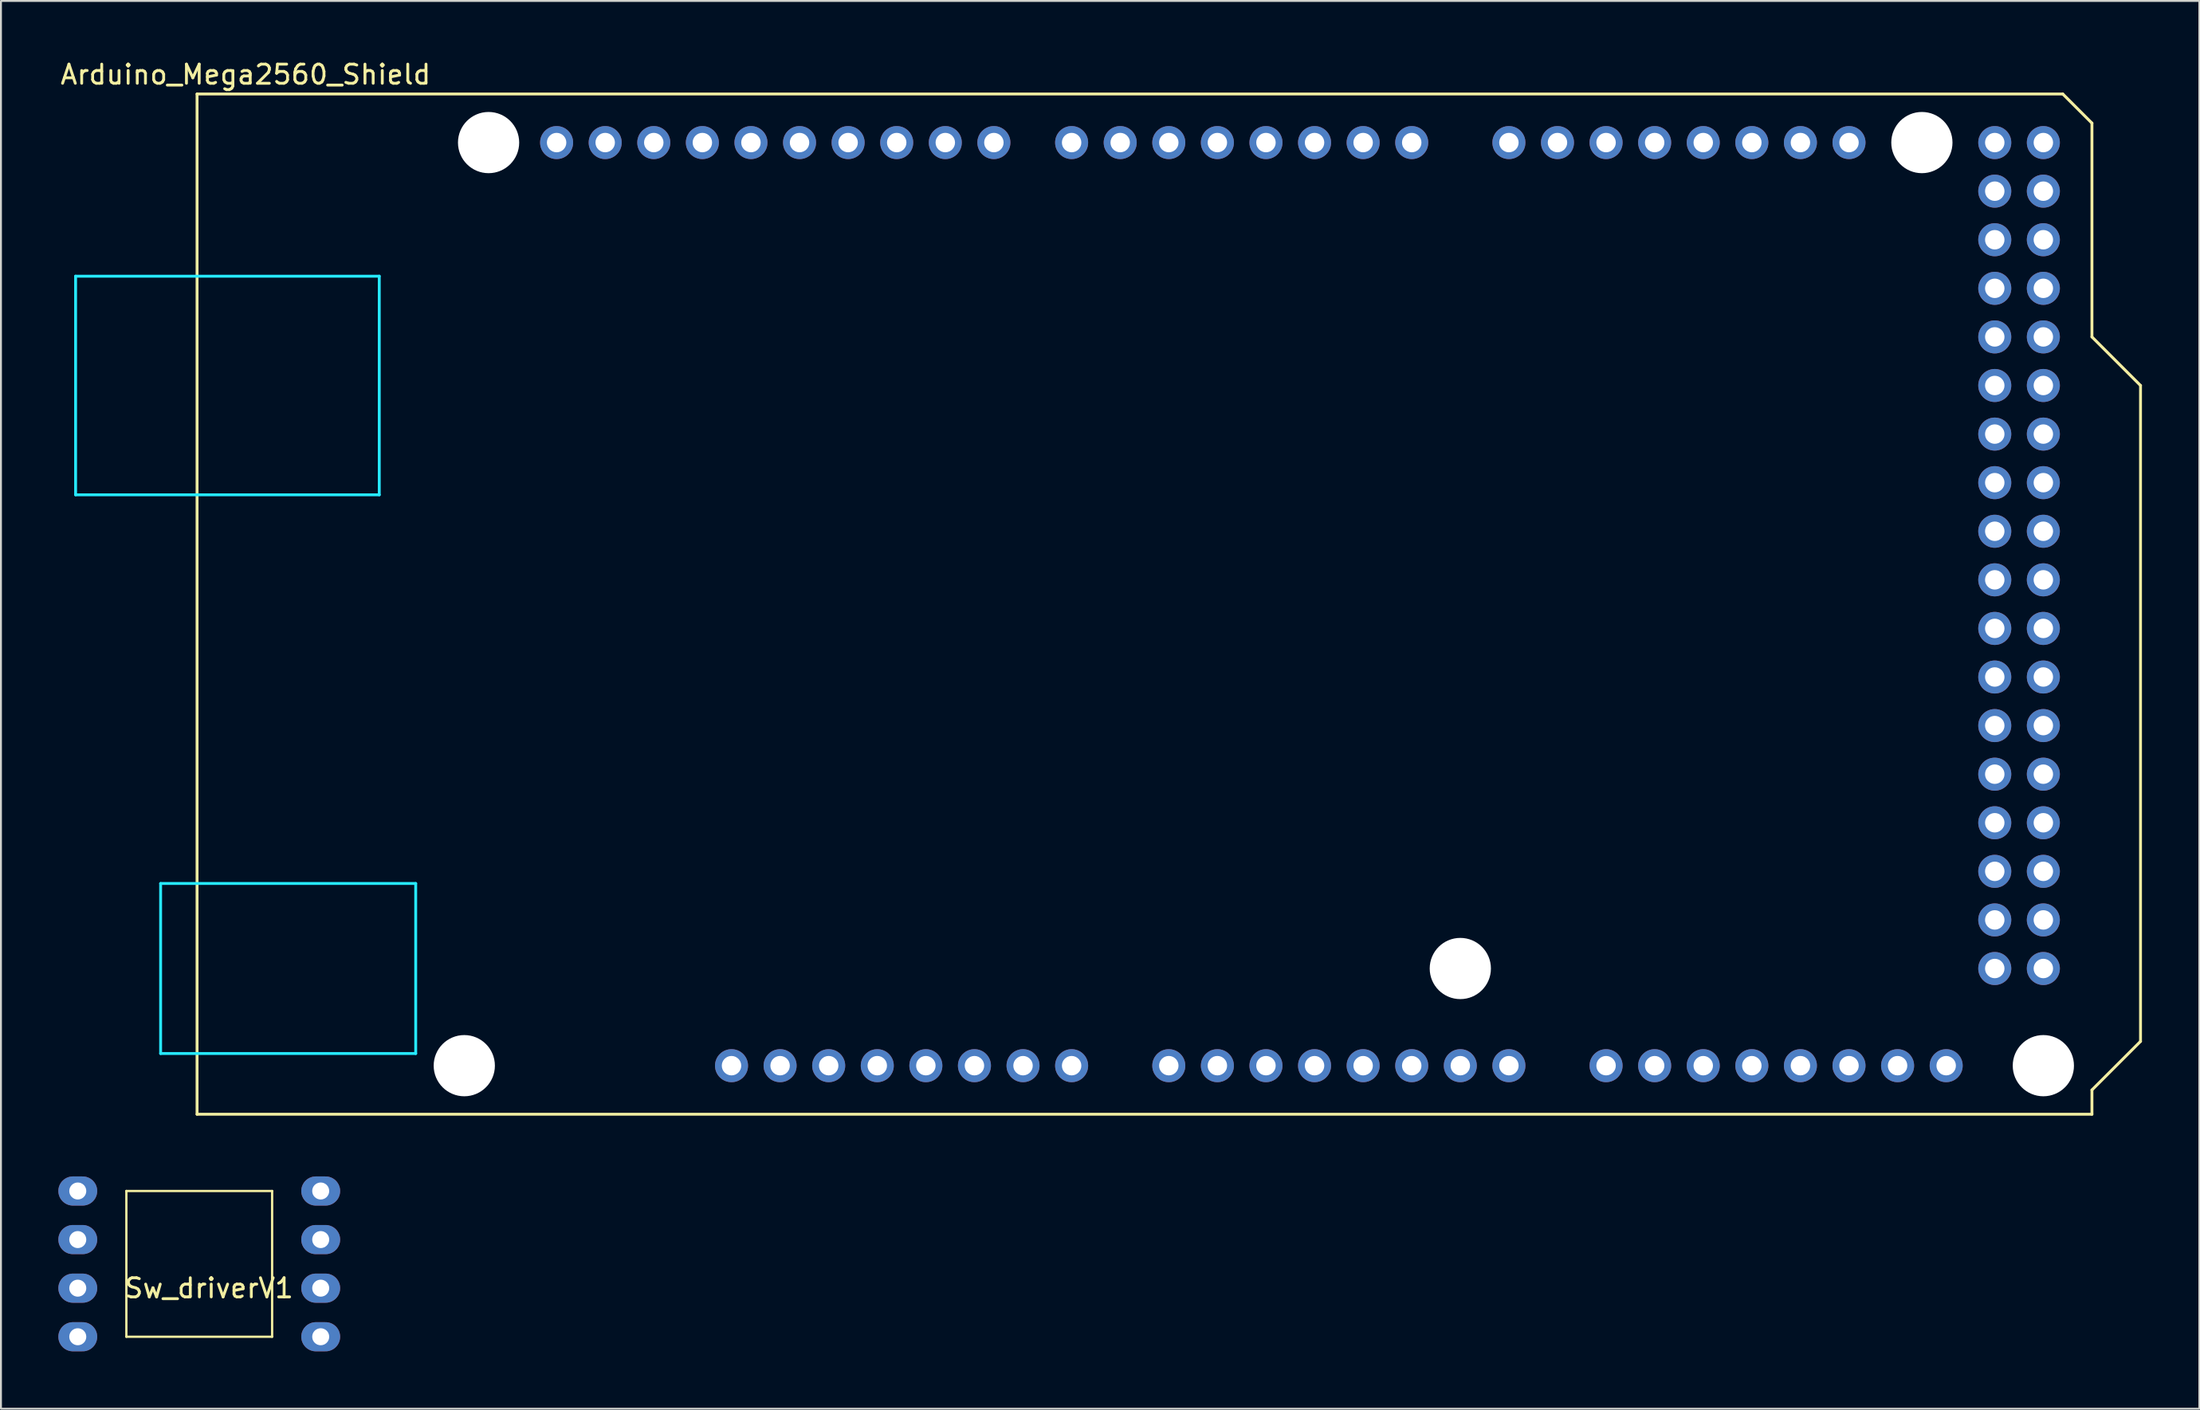
<source format=kicad_pcb>
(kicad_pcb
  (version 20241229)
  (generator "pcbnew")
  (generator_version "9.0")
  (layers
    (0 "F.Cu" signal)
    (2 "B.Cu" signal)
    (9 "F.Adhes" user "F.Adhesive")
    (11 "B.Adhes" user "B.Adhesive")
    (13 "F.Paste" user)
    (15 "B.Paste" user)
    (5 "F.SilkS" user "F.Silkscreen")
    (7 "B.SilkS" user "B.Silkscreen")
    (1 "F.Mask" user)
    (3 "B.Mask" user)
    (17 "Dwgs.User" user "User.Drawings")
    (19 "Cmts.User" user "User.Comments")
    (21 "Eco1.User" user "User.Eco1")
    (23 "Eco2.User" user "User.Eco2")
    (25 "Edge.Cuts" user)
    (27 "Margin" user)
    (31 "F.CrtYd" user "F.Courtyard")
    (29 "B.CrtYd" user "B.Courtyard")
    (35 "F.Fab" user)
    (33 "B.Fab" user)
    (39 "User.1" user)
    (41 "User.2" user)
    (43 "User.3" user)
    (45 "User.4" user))
  (footprint "Arduino_Mega2560_Shield"
    (layer "F.Cu")
    (at 7.252 55.204)
    (property "Reference" "Arduino_Mega2560_Shield" (at 2.54 -54.356 0) (layer "F.SilkS") (effects (font (size 1 1) (thickness 0.15))))
    (attr through_hole)
    (fp_line (start 0 -53.34) (end 0 0) (stroke (width 0.15) (type solid)) (layer "F.SilkS"))
    (fp_line (start 0 -53.34) (end 97.536 -53.34) (stroke (width 0.15) (type solid)) (layer "F.SilkS"))
    (fp_line (start 0 0) (end 99.06 0) (stroke (width 0.15) (type solid)) (layer "F.SilkS"))
    (fp_line (start 97.536 -53.34) (end 99.06 -51.816) (stroke (width 0.15) (type solid)) (layer "F.SilkS"))
    (fp_line (start 99.06 -40.64) (end 99.06 -51.816) (stroke (width 0.15) (type solid)) (layer "F.SilkS"))
    (fp_line (start 99.06 -1.27) (end 101.6 -3.81) (stroke (width 0.15) (type solid)) (layer "F.SilkS"))
    (fp_line (start 99.06 0) (end 99.06 -1.27) (stroke (width 0.15) (type solid)) (layer "F.SilkS"))
    (fp_line (start 101.6 -38.1) (end 99.06 -40.64) (stroke (width 0.15) (type solid)) (layer "F.SilkS"))
    (fp_line (start 101.6 -3.81) (end 101.6 -38.1) (stroke (width 0.15) (type solid)) (layer "F.SilkS"))
    (fp_line (start -6.35 -43.815) (end -6.35 -32.385) (stroke (width 0.15) (type solid)) (layer "B.CrtYd"))
    (fp_line (start -1.905 -12.065) (end -1.905 -3.175) (stroke (width 0.15) (type solid)) (layer "B.CrtYd"))
    (fp_line (start -1.905 -12.065) (end 11.43 -12.065) (stroke (width 0.15) (type solid)) (layer "B.CrtYd"))
    (fp_line (start -1.905 -3.175) (end 11.43 -3.175) (stroke (width 0.15) (type solid)) (layer "B.CrtYd"))
    (fp_line (start 9.525 -43.815) (end -6.35 -43.815) (stroke (width 0.15) (type solid)) (layer "B.CrtYd"))
    (fp_line (start 9.525 -43.815) (end 9.525 -32.385) (stroke (width 0.15) (type solid)) (layer "B.CrtYd"))
    (fp_line (start 9.525 -32.385) (end -6.35 -32.385) (stroke (width 0.15) (type solid)) (layer "B.CrtYd"))
    (fp_line (start 11.43 -12.065) (end 11.43 -3.175) (stroke (width 0.15) (type solid)) (layer "B.CrtYd"))
    (pad "" np_thru_hole circle (at 13.97 -2.54) (size 3.2 3.2) (drill 3.2) (layers "*.Cu" "*.Mask"))
    (pad "" np_thru_hole circle (at 15.24 -50.8) (size 3.2 3.2) (drill 3.2) (layers "*.Cu" "*.Mask"))
    (pad "" thru_hole oval (at 27.94 -2.54) (size 1.727 1.727) (drill 1.016) (layers "*.Cu" "*.Mask"))
    (pad "" np_thru_hole circle (at 66.04 -7.62) (size 3.2 3.2) (drill 3.2) (layers "*.Cu" "*.Mask"))
    (pad "" np_thru_hole circle (at 90.17 -50.8) (size 3.2 3.2) (drill 3.2) (layers "*.Cu" "*.Mask"))
    (pad "" np_thru_hole circle (at 96.52 -2.54) (size 3.2 3.2) (drill 3.2) (layers "*.Cu" "*.Mask"))
    (pad "3V3" thru_hole oval (at 35.56 -2.54) (size 1.727 1.727) (drill 1.016) (layers "*.Cu" "*.Mask"))
    (pad "5V1" thru_hole oval (at 38.1 -2.54) (size 1.727 1.727) (drill 1.016) (layers "*.Cu" "*.Mask"))
    (pad "5V3" thru_hole oval (at 93.98 -50.8) (size 1.727 1.727) (drill 1.016) (layers "*.Cu" "*.Mask"))
    (pad "5V4" thru_hole oval (at 96.52 -50.8) (size 1.727 1.727) (drill 1.016) (layers "*.Cu" "*.Mask"))
    (pad "A0" thru_hole oval (at 50.8 -2.54) (size 1.727 1.727) (drill 1.016) (layers "*.Cu" "*.Mask"))
    (pad "A1" thru_hole oval (at 53.34 -2.54) (size 1.727 1.727) (drill 1.016) (layers "*.Cu" "*.Mask"))
    (pad "A2" thru_hole oval (at 55.88 -2.54) (size 1.727 1.727) (drill 1.016) (layers "*.Cu" "*.Mask"))
    (pad "A3" thru_hole oval (at 58.42 -2.54) (size 1.727 1.727) (drill 1.016) (layers "*.Cu" "*.Mask"))
    (pad "A4" thru_hole oval (at 60.96 -2.54) (size 1.727 1.727) (drill 1.016) (layers "*.Cu" "*.Mask"))
    (pad "A5" thru_hole oval (at 63.5 -2.54) (size 1.727 1.727) (drill 1.016) (layers "*.Cu" "*.Mask"))
    (pad "A6" thru_hole oval (at 66.04 -2.54) (size 1.727 1.727) (drill 1.016) (layers "*.Cu" "*.Mask"))
    (pad "A7" thru_hole oval (at 68.58 -2.54) (size 1.727 1.727) (drill 1.016) (layers "*.Cu" "*.Mask"))
    (pad "A8" thru_hole oval (at 73.66 -2.54) (size 1.727 1.727) (drill 1.016) (layers "*.Cu" "*.Mask"))
    (pad "A9" thru_hole oval (at 76.2 -2.54) (size 1.727 1.727) (drill 1.016) (layers "*.Cu" "*.Mask"))
    (pad "A10" thru_hole oval (at 78.74 -2.54) (size 1.727 1.727) (drill 1.016) (layers "*.Cu" "*.Mask"))
    (pad "A11" thru_hole oval (at 81.28 -2.54) (size 1.727 1.727) (drill 1.016) (layers "*.Cu" "*.Mask"))
    (pad "A12" thru_hole oval (at 83.82 -2.54) (size 1.727 1.727) (drill 1.016) (layers "*.Cu" "*.Mask"))
    (pad "A13" thru_hole oval (at 86.36 -2.54) (size 1.727 1.727) (drill 1.016) (layers "*.Cu" "*.Mask"))
    (pad "A14" thru_hole oval (at 88.9 -2.54) (size 1.727 1.727) (drill 1.016) (layers "*.Cu" "*.Mask"))
    (pad "A15" thru_hole oval (at 91.44 -2.54) (size 1.727 1.727) (drill 1.016) (layers "*.Cu" "*.Mask"))
    (pad "AREF" thru_hole oval (at 23.876 -50.8) (size 1.727 1.727) (drill 1.016) (layers "*.Cu" "*.Mask"))
    (pad "D0" thru_hole oval (at 63.5 -50.8) (size 1.727 1.727) (drill 1.016) (layers "*.Cu" "*.Mask"))
    (pad "D1" thru_hole oval (at 60.96 -50.8) (size 1.727 1.727) (drill 1.016) (layers "*.Cu" "*.Mask"))
    (pad "D2" thru_hole oval (at 58.42 -50.8) (size 1.727 1.727) (drill 1.016) (layers "*.Cu" "*.Mask"))
    (pad "D3" thru_hole oval (at 55.88 -50.8) (size 1.727 1.727) (drill 1.016) (layers "*.Cu" "*.Mask"))
    (pad "D4" thru_hole oval (at 53.34 -50.8) (size 1.727 1.727) (drill 1.016) (layers "*.Cu" "*.Mask"))
    (pad "D5" thru_hole oval (at 50.8 -50.8) (size 1.727 1.727) (drill 1.016) (layers "*.Cu" "*.Mask"))
    (pad "D6" thru_hole oval (at 48.26 -50.8) (size 1.727 1.727) (drill 1.016) (layers "*.Cu" "*.Mask"))
    (pad "D7" thru_hole oval (at 45.72 -50.8) (size 1.727 1.727) (drill 1.016) (layers "*.Cu" "*.Mask"))
    (pad "D8" thru_hole oval (at 41.656 -50.8) (size 1.727 1.727) (drill 1.016) (layers "*.Cu" "*.Mask"))
    (pad "D9" thru_hole oval (at 39.116 -50.8) (size 1.727 1.727) (drill 1.016) (layers "*.Cu" "*.Mask"))
    (pad "D10" thru_hole oval (at 36.576 -50.8) (size 1.727 1.727) (drill 1.016) (layers "*.Cu" "*.Mask"))
    (pad "D11" thru_hole oval (at 34.036 -50.8) (size 1.727 1.727) (drill 1.016) (layers "*.Cu" "*.Mask"))
    (pad "D12" thru_hole oval (at 31.496 -50.8) (size 1.727 1.727) (drill 1.016) (layers "*.Cu" "*.Mask"))
    (pad "D13" thru_hole oval (at 28.956 -50.8) (size 1.727 1.727) (drill 1.016) (layers "*.Cu" "*.Mask"))
    (pad "D14" thru_hole oval (at 68.58 -50.8) (size 1.727 1.727) (drill 1.016) (layers "*.Cu" "*.Mask"))
    (pad "D15" thru_hole oval (at 71.12 -50.8) (size 1.727 1.727) (drill 1.016) (layers "*.Cu" "*.Mask"))
    (pad "D16" thru_hole oval (at 73.66 -50.8) (size 1.727 1.727) (drill 1.016) (layers "*.Cu" "*.Mask"))
    (pad "D17" thru_hole oval (at 76.2 -50.8) (size 1.727 1.727) (drill 1.016) (layers "*.Cu" "*.Mask"))
    (pad "D18" thru_hole oval (at 78.74 -50.8) (size 1.727 1.727) (drill 1.016) (layers "*.Cu" "*.Mask"))
    (pad "D19" thru_hole oval (at 81.28 -50.8) (size 1.727 1.727) (drill 1.016) (layers "*.Cu" "*.Mask"))
    (pad "D20" thru_hole oval (at 83.82 -50.8) (size 1.727 1.727) (drill 1.016) (layers "*.Cu" "*.Mask"))
    (pad "D21" thru_hole oval (at 86.36 -50.8) (size 1.727 1.727) (drill 1.016) (layers "*.Cu" "*.Mask"))
    (pad "D22" thru_hole oval (at 93.98 -48.26) (size 1.727 1.727) (drill 1.016) (layers "*.Cu" "*.Mask"))
    (pad "D23" thru_hole oval (at 96.52 -48.26) (size 1.727 1.727) (drill 1.016) (layers "*.Cu" "*.Mask"))
    (pad "D24" thru_hole oval (at 93.98 -45.72) (size 1.727 1.727) (drill 1.016) (layers "*.Cu" "*.Mask"))
    (pad "D25" thru_hole oval (at 96.52 -45.72) (size 1.727 1.727) (drill 1.016) (layers "*.Cu" "*.Mask"))
    (pad "D26" thru_hole oval (at 93.98 -43.18) (size 1.727 1.727) (drill 1.016) (layers "*.Cu" "*.Mask"))
    (pad "D27" thru_hole oval (at 96.52 -43.18) (size 1.727 1.727) (drill 1.016) (layers "*.Cu" "*.Mask"))
    (pad "D28" thru_hole oval (at 93.98 -40.64) (size 1.727 1.727) (drill 1.016) (layers "*.Cu" "*.Mask"))
    (pad "D29" thru_hole oval (at 96.52 -40.64) (size 1.727 1.727) (drill 1.016) (layers "*.Cu" "*.Mask"))
    (pad "D30" thru_hole oval (at 93.98 -38.1) (size 1.727 1.727) (drill 1.016) (layers "*.Cu" "*.Mask"))
    (pad "D31" thru_hole oval (at 96.52 -38.1) (size 1.727 1.727) (drill 1.016) (layers "*.Cu" "*.Mask"))
    (pad "D32" thru_hole oval (at 93.98 -35.56) (size 1.727 1.727) (drill 1.016) (layers "*.Cu" "*.Mask"))
    (pad "D33" thru_hole oval (at 96.52 -35.56) (size 1.727 1.727) (drill 1.016) (layers "*.Cu" "*.Mask"))
    (pad "D34" thru_hole oval (at 93.98 -33.02) (size 1.727 1.727) (drill 1.016) (layers "*.Cu" "*.Mask"))
    (pad "D35" thru_hole oval (at 96.52 -33.02) (size 1.727 1.727) (drill 1.016) (layers "*.Cu" "*.Mask"))
    (pad "D36" thru_hole oval (at 93.98 -30.48) (size 1.727 1.727) (drill 1.016) (layers "*.Cu" "*.Mask"))
    (pad "D37" thru_hole oval (at 96.52 -30.48) (size 1.727 1.727) (drill 1.016) (layers "*.Cu" "*.Mask"))
    (pad "D38" thru_hole oval (at 93.98 -27.94) (size 1.727 1.727) (drill 1.016) (layers "*.Cu" "*.Mask"))
    (pad "D39" thru_hole oval (at 96.52 -27.94) (size 1.727 1.727) (drill 1.016) (layers "*.Cu" "*.Mask"))
    (pad "D40" thru_hole oval (at 93.98 -25.4) (size 1.727 1.727) (drill 1.016) (layers "*.Cu" "*.Mask"))
    (pad "D41" thru_hole oval (at 96.52 -25.4) (size 1.727 1.727) (drill 1.016) (layers "*.Cu" "*.Mask"))
    (pad "D42" thru_hole oval (at 93.98 -22.86) (size 1.727 1.727) (drill 1.016) (layers "*.Cu" "*.Mask"))
    (pad "D43" thru_hole oval (at 96.52 -22.86) (size 1.727 1.727) (drill 1.016) (layers "*.Cu" "*.Mask"))
    (pad "D44" thru_hole oval (at 93.98 -20.32) (size 1.727 1.727) (drill 1.016) (layers "*.Cu" "*.Mask"))
    (pad "D45" thru_hole oval (at 96.52 -20.32) (size 1.727 1.727) (drill 1.016) (layers "*.Cu" "*.Mask"))
    (pad "D46" thru_hole oval (at 93.98 -17.78) (size 1.727 1.727) (drill 1.016) (layers "*.Cu" "*.Mask"))
    (pad "D47" thru_hole oval (at 96.52 -17.78) (size 1.727 1.727) (drill 1.016) (layers "*.Cu" "*.Mask"))
    (pad "D48" thru_hole oval (at 93.98 -15.24) (size 1.727 1.727) (drill 1.016) (layers "*.Cu" "*.Mask"))
    (pad "D49" thru_hole oval (at 96.52 -15.24) (size 1.727 1.727) (drill 1.016) (layers "*.Cu" "*.Mask"))
    (pad "D50" thru_hole oval (at 93.98 -12.7) (size 1.727 1.727) (drill 1.016) (layers "*.Cu" "*.Mask"))
    (pad "D51" thru_hole oval (at 96.52 -12.7) (size 1.727 1.727) (drill 1.016) (layers "*.Cu" "*.Mask"))
    (pad "D52" thru_hole oval (at 93.98 -10.16) (size 1.727 1.727) (drill 1.016) (layers "*.Cu" "*.Mask"))
    (pad "D53" thru_hole oval (at 96.52 -10.16) (size 1.727 1.727) (drill 1.016) (layers "*.Cu" "*.Mask"))
    (pad "GND1" thru_hole oval (at 26.416 -50.8) (size 1.727 1.727) (drill 1.016) (layers "*.Cu" "*.Mask"))
    (pad "GND2" thru_hole oval (at 40.64 -2.54) (size 1.727 1.727) (drill 1.016) (layers "*.Cu" "*.Mask"))
    (pad "GND3" thru_hole oval (at 43.18 -2.54) (size 1.727 1.727) (drill 1.016) (layers "*.Cu" "*.Mask"))
    (pad "GND5" thru_hole oval (at 93.98 -7.62) (size 1.727 1.727) (drill 1.016) (layers "*.Cu" "*.Mask"))
    (pad "GND6" thru_hole oval (at 96.52 -7.62) (size 1.727 1.727) (drill 1.016) (layers "*.Cu" "*.Mask"))
    (pad "IORF" thru_hole oval (at 30.48 -2.54) (size 1.727 1.727) (drill 1.016) (layers "*.Cu" "*.Mask"))
    (pad "RST1" thru_hole oval (at 33.02 -2.54) (size 1.727 1.727) (drill 1.016) (layers "*.Cu" "*.Mask"))
    (pad "SCL" thru_hole oval (at 18.796 -50.8) (size 1.727 1.727) (drill 1.016) (layers "*.Cu" "*.Mask"))
    (pad "SDA" thru_hole oval (at 21.336 -50.8) (size 1.727 1.727) (drill 1.016) (layers "*.Cu" "*.Mask"))
    (pad "VIN" thru_hole oval (at 45.72 -2.54) (size 1.727 1.727) (drill 1.016) (layers "*.Cu" "*.Mask")))
  (footprint "Sw_driverV1"
    (layer "F.Cu")
    (at 6.096 64.296)
    (property "Reference" "Sw_driverV1" (at 1.778 0 0) (layer "F.SilkS") (effects (font (size 1 1) (thickness 0.15))))
    (attr through_hole)
    (fp_line (start -2.54 -5.08) (end -2.54 2.54) (stroke (width 0.12) (type solid)) (layer "F.SilkS"))
    (fp_line (start -2.54 2.54) (end 5.08 2.54) (stroke (width 0.12) (type solid)) (layer "F.SilkS"))
    (fp_line (start 5.08 -5.08) (end -2.54 -5.08) (stroke (width 0.12) (type solid)) (layer "F.SilkS"))
    (fp_line (start 5.08 2.54) (end 5.08 -5.08) (stroke (width 0.12) (type solid)) (layer "F.SilkS"))
    (pad "1" thru_hole oval (at -5.08 -5.08) (size 2.032 1.524) (drill 0.889) (layers "*.Cu" "*.Mask"))
    (pad "2" thru_hole oval (at -5.08 -2.54) (size 2.032 1.524) (drill 0.889) (layers "*.Cu" "*.Mask"))
    (pad "3" thru_hole oval (at -5.08 0) (size 2.032 1.524) (drill 0.889) (layers "*.Cu" "*.Mask"))
    (pad "4" thru_hole oval (at -5.08 2.54) (size 2.032 1.524) (drill 0.889) (layers "*.Cu" "*.Mask"))
    (pad "5" thru_hole oval (at 7.62 -5.08) (size 2.032 1.524) (drill 0.889) (layers "*.Cu" "*.Mask"))
    (pad "6" thru_hole oval (at 7.62 -2.54) (size 2.032 1.524) (drill 0.889) (layers "*.Cu" "*.Mask"))
    (pad "7" thru_hole oval (at 7.62 0) (size 2.032 1.524) (drill 0.889) (layers "*.Cu" "*.Mask"))
    (pad "8" thru_hole oval (at 7.62 2.54) (size 2.032 1.524) (drill 0.889) (layers "*.Cu" "*.Mask")))
  (gr_rect
    (start -3 -3)
    (end 111.927 70.598)
    (stroke (width 0.1) (type default))
    (fill no)
    (layer "Edge.Cuts")))
</source>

▸ WHAT THE TASK REQUIRES: When the line with "oval (at 18.796" is reached in the data above, start copying there, and copy each line exactly until the line with "(at 7.62 -2.54)" has been copied; copy nothing else.

▸ TASK OUTPUT:
    (pad "SCL" thru_hole oval (at 18.796 -50.8) (size 1.727 1.727) (drill 1.016) (layers "*.Cu" "*.Mask"))
    (pad "SDA" thru_hole oval (at 21.336 -50.8) (size 1.727 1.727) (drill 1.016) (layers "*.Cu" "*.Mask"))
    (pad "VIN" thru_hole oval (at 45.72 -2.54) (size 1.727 1.727) (drill 1.016) (layers "*.Cu" "*.Mask")))
  (footprint "Sw_driverV1"
    (layer "F.Cu")
    (at 6.096 64.296)
    (property "Reference" "Sw_driverV1" (at 1.778 0 0) (layer "F.SilkS") (effects (font (size 1 1) (thickness 0.15))))
    (attr through_hole)
    (fp_line (start -2.54 -5.08) (end -2.54 2.54) (stroke (width 0.12) (type solid)) (layer "F.SilkS"))
    (fp_line (start -2.54 2.54) (end 5.08 2.54) (stroke (width 0.12) (type solid)) (layer "F.SilkS"))
    (fp_line (start 5.08 -5.08) (end -2.54 -5.08) (stroke (width 0.12) (type solid)) (layer "F.SilkS"))
    (fp_line (start 5.08 2.54) (end 5.08 -5.08) (stroke (width 0.12) (type solid)) (layer "F.SilkS"))
    (pad "1" thru_hole oval (at -5.08 -5.08) (size 2.032 1.524) (drill 0.889) (layers "*.Cu" "*.Mask"))
    (pad "2" thru_hole oval (at -5.08 -2.54) (size 2.032 1.524) (drill 0.889) (layers "*.Cu" "*.Mask"))
    (pad "3" thru_hole oval (at -5.08 0) (size 2.032 1.524) (drill 0.889) (layers "*.Cu" "*.Mask"))
    (pad "4" thru_hole oval (at -5.08 2.54) (size 2.032 1.524) (drill 0.889) (layers "*.Cu" "*.Mask"))
    (pad "5" thru_hole oval (at 7.62 -5.08) (size 2.032 1.524) (drill 0.889) (layers "*.Cu" "*.Mask"))
    (pad "6" thru_hole oval (at 7.62 -2.54) (size 2.032 1.524) (drill 0.889) (layers "*.Cu" "*.Mask"))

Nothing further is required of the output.